Incidentally, neither movie has been all that well reviewed, which makes it even easier. Of course, there are plenty of bad movies that do well at the box office — see Fifty Shades Darker — and what they have in common is that they were well marketed to the right audiences, who then showed up to see what they were promised, whether the movies delivered on that promise or not.
Deadpool is not remotely a bad movie — I am firmly on the record about that — but it serves as an excellent example of marketing done right. The folks at Fox saw what they had, and were very bold with their choices, letting star Ryan Reynolds address audiences as the character, pushing the R-rating, and making it very clear that this was not your standard superhero movie. The job was done brilliantly, and Deadpool had a record-breaking opening on route to almost $800 million worldwide.
It’s almost hard to believe that the same studio resorted to fake news to push another movie coming out this week, A Cure for Wellness. Stories about the president secretly meeting with Vladimir Putin, or banning vaccinations, or that a Utah senator was pushing a bill to jail and publicly shame women who receive abortions, each with oblique references to the movie in question?
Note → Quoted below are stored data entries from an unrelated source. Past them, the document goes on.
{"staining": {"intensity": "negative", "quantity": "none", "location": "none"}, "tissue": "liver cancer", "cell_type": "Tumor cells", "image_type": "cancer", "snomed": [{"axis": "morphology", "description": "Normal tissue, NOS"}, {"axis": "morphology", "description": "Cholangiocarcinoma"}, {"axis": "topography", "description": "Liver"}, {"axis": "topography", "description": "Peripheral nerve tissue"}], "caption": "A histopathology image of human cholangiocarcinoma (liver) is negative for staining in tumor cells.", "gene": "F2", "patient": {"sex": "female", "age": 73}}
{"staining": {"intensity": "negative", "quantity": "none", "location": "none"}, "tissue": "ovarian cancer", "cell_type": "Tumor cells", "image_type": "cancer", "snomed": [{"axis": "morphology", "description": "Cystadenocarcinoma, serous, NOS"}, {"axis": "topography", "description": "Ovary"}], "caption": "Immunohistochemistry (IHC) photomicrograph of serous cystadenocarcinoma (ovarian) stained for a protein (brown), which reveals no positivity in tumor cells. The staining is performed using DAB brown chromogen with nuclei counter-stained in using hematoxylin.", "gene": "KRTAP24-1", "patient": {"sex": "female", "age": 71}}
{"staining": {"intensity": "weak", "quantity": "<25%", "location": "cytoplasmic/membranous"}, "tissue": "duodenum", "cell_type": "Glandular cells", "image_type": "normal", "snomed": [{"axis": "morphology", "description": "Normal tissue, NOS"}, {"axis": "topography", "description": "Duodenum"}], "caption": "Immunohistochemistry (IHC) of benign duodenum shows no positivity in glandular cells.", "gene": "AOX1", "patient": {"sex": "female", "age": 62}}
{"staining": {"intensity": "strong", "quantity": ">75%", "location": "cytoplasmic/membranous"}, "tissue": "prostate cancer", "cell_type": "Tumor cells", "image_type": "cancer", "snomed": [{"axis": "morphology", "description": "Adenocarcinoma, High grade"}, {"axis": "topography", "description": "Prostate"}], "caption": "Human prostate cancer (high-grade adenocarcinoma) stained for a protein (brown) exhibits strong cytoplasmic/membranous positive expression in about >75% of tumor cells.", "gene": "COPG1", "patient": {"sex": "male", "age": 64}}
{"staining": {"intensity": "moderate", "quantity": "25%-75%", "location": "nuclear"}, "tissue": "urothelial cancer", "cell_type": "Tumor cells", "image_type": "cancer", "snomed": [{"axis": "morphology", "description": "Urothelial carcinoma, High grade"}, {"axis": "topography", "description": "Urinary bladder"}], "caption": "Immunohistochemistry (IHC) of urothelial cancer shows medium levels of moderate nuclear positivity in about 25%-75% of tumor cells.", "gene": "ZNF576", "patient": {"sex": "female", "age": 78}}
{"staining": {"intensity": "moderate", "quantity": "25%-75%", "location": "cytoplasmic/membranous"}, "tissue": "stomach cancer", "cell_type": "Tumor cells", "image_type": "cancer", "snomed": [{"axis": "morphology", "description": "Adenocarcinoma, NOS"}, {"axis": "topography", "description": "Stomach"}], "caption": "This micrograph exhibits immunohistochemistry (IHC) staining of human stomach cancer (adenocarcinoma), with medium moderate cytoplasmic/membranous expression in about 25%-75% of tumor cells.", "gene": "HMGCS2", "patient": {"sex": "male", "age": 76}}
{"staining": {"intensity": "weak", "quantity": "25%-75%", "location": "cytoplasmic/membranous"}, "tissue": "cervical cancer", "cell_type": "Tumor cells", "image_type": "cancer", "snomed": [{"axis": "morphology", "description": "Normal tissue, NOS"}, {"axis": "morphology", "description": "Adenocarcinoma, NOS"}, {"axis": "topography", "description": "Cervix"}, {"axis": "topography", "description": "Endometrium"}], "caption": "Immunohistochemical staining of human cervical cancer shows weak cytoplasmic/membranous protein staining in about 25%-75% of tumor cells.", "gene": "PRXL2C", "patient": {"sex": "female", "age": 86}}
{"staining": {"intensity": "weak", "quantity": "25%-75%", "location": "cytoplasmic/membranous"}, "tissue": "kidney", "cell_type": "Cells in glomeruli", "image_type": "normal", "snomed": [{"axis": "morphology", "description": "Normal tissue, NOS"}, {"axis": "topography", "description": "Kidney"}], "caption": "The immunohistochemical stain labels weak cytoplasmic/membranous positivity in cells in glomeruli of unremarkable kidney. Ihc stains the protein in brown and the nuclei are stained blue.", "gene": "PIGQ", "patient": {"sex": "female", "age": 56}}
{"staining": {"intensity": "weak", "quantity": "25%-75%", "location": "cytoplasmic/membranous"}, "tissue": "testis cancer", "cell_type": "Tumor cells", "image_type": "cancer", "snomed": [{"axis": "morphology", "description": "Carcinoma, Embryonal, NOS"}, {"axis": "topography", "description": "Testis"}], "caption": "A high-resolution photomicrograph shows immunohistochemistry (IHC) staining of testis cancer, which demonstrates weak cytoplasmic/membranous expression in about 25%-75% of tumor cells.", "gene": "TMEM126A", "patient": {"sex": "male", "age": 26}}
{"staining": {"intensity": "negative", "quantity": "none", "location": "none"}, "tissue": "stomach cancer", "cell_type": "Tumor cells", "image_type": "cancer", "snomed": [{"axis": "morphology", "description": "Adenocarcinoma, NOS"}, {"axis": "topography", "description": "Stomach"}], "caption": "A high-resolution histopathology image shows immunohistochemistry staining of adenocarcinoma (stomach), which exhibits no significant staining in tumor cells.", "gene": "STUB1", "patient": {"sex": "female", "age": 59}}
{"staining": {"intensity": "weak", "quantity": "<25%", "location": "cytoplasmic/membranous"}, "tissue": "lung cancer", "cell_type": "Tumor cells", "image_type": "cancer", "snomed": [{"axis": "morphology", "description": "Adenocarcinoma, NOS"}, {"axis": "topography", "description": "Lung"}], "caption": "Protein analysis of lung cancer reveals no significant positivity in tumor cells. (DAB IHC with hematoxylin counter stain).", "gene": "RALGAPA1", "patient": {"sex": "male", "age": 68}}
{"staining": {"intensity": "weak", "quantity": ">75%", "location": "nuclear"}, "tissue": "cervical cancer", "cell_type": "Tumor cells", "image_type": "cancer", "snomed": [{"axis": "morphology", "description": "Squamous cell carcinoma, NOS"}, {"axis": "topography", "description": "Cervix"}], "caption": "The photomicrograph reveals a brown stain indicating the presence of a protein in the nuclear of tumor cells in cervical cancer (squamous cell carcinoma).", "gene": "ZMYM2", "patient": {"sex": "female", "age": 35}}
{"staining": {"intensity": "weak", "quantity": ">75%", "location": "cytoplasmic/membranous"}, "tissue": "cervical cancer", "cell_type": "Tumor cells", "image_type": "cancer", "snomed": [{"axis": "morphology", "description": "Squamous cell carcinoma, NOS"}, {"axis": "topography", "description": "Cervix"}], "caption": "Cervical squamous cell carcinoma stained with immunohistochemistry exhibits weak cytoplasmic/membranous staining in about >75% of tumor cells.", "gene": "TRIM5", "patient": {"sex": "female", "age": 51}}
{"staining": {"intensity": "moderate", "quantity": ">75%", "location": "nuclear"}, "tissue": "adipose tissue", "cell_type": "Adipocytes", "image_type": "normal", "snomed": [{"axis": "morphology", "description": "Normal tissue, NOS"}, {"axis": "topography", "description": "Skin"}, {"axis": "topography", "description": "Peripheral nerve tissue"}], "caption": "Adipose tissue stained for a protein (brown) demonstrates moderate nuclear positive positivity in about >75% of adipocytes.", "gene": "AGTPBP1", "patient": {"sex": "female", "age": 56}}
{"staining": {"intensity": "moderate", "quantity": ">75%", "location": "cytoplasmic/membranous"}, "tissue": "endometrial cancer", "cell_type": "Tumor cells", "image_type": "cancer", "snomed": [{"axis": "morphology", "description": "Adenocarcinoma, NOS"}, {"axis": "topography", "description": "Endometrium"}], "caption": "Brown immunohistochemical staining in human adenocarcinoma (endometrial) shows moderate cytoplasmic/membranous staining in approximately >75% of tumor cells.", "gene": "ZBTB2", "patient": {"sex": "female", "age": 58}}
There is good bold, and there is bad bold. In my two preceding paragraphs, you will find an example of each. Thus, it should not come as a shock that Wellness — a horror movie directed by Gore Verbinksi, aimed at the same audience that made Split a smash hit just a few weeks ago — is tracking to open horribly. While Split made $40 million its opening weekend on a budget of $9 million (another example of brilliant marketing), Wellness is targeted to make between $6 million and $8 million, on a budget of $40 million.
In other words, disaster.
These are not isolated incidents, of course. It happens all the time, in fact. Several movies each year fail because the people in the marketing departments didn’t know how to sell them. Free State of Jones, for one example, couldn’t decide whether it wanted to sell the historical nature of the film — about a Confederate Army deserter who returns to Mississippi and leads a militia of other deserters, runaway slaves and women in an uprising against the corrupt local Confederate government — or the relevance to current events, while also displaying posters that had star Matthew McConaughey giving us a thousand-yard stare. Nothing terribly engaging about that, and audiences didn’t show up for it.
I’m not saying that every movie that flops does so because of the marketing. That would be totally unfair. I mean, Zoolander 2 probably suffered at the box office because it came so long after the first one and people had stopped caring about the character, not because the folks at Paramount didn’t know how to sell it, but there are certainly more than a few that do bad box office because of marketing failures. Not to pick on McConaughey, but the failure of Gold last month had as much to do with that as with the film’s quality, since the normally reliable Weinstein Company publicity machine clearly had no idea what to do with the movie. Buddy adventure story? The historically accurate aspect? Parable to current events?
Actually, a lot of the same issues that plagued Jones, if you think about it.
Ultimately, no one can have a perfect record, and I’m not saying anyone needs to, but sometimes, common sense sort of has to prevail. If you’re sitting around the meeting table and having trouble figuring out how to push the movie, someone probably should say, “Wait, why don’t we just tell people what the hell it’s really about?”
That may not always work, but, more often than not, it seems to.